**PASSAGE TO READ**
::::
The studio has taken on lots of projects and provided music outside the school on several occasions. In studio class, we surveyed the works of Beethoven first semester and Russian piano music second semester. We also went out for pizza and got acquainted with the pipe organ at First Baptist Ahoskie. Mark, Josiah, and Terrell played for church worship services, revival services, gospel choir, Christmas concerts, Chowan New Music days, performances of their own music, the Undergraduated Research Conference, jazz ensembles, and the first-ever Chowan University Relay for Life Pianothon.

In addition to all these piano activities, Dr. Guthrie made it possible for us to hear Bach and Telemann on harpsichord and an array of music on the virginal. Dr. Guthrie also played a colorful and powerful organ recital at Murfreesboro Methodist, and organist and alumna Fay Monroe shared a worshipful afternoon with us at Murfreesboro Baptist.

Dr. Guthrie also arranged for the NACUSA national conference to take place here at Chowan this year. That was a day full of concerts of new music that included chamber and solo works for pianists as well.

Yet another pianist who spent time with us this year was composer/activist Stefan Waligur who presented his Celtic Mass at FBC Ahoskie around Christmas time. He visited our first-year theory class and asked us a probing question that we should continue asking ourselves:
"What are you doing with your music?"
::::
**ASSIGNED TASK 1**
From the piano studio report, copy the passage starting with "In addition to" and going on through "pianists as well.".
::::
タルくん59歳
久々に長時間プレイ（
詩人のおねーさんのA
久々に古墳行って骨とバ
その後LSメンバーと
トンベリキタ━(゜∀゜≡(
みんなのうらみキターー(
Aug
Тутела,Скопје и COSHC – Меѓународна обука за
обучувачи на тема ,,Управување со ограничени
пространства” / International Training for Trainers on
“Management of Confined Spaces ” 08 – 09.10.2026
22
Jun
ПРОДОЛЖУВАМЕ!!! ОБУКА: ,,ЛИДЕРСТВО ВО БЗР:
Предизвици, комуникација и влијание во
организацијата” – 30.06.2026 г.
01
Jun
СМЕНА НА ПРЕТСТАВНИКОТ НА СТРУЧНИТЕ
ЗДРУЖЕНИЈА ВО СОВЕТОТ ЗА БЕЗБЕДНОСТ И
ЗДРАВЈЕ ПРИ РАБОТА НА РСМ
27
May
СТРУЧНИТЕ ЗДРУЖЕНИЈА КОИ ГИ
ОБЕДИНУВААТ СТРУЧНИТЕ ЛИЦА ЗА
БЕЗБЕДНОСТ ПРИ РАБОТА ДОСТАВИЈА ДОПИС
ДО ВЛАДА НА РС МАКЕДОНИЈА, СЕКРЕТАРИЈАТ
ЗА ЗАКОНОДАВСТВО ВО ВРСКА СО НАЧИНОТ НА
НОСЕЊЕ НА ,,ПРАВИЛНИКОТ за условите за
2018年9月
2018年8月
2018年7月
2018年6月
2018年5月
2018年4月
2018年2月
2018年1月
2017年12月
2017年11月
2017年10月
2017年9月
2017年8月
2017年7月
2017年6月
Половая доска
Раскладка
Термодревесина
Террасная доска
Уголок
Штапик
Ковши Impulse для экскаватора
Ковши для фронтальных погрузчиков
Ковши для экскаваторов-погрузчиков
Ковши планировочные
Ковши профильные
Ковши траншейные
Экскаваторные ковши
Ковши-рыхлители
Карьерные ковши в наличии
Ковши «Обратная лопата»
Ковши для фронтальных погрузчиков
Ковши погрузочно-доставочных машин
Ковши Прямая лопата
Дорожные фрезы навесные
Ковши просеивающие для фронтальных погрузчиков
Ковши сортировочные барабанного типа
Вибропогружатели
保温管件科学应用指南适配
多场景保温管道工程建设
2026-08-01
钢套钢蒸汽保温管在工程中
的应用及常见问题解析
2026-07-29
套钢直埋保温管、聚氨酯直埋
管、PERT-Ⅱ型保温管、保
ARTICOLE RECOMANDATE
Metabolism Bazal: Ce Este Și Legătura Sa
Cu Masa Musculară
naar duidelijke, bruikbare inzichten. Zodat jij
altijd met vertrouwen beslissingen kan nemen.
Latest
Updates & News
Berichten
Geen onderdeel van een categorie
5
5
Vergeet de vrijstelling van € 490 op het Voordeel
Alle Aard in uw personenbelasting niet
::::
**ASSIGNED TASK 2**
Rewrite the entries from their first line through the line with "Предизвици, комуникација и влијание во", substituting "June" for "Jun" and keeping everything else the same. Give only those lines.

**PROBLEM SOLUTION 1**
In addition to all these piano activities, Dr. Guthrie made it possible for us to hear Bach and Telemann on harpsichord and an array of music on the virginal. Dr. Guthrie also played a colorful and powerful organ recital at Murfreesboro Methodist, and organist and alumna Fay Monroe shared a worshipful afternoon with us at Murfreesboro Baptist.

Dr. Guthrie also arranged for the NACUSA national conference to take place here at Chowan this year. That was a day full of concerts of new music that included chamber and solo works for pianists as well.

**PROBLEM SOLUTION 2**
タルくん59歳
久々に長時間プレイ（
詩人のおねーさんのA
久々に古墳行って骨とバ
その後LSメンバーと
トンベリキタ━(゜∀゜≡(
みんなのうらみキターー(
Aug
Тутела,Скопје и COSHC – Меѓународна обука за
обучувачи на тема ,,Управување со ограничени
пространства” / International Training for Trainers on
“Management of Confined Spaces ” 08 – 09.10.2026
22
June
ПРОДОЛЖУВАМЕ!!! ОБУКА: ,,ЛИДЕРСТВО ВО БЗР:
Предизвици, комуникација и влијание во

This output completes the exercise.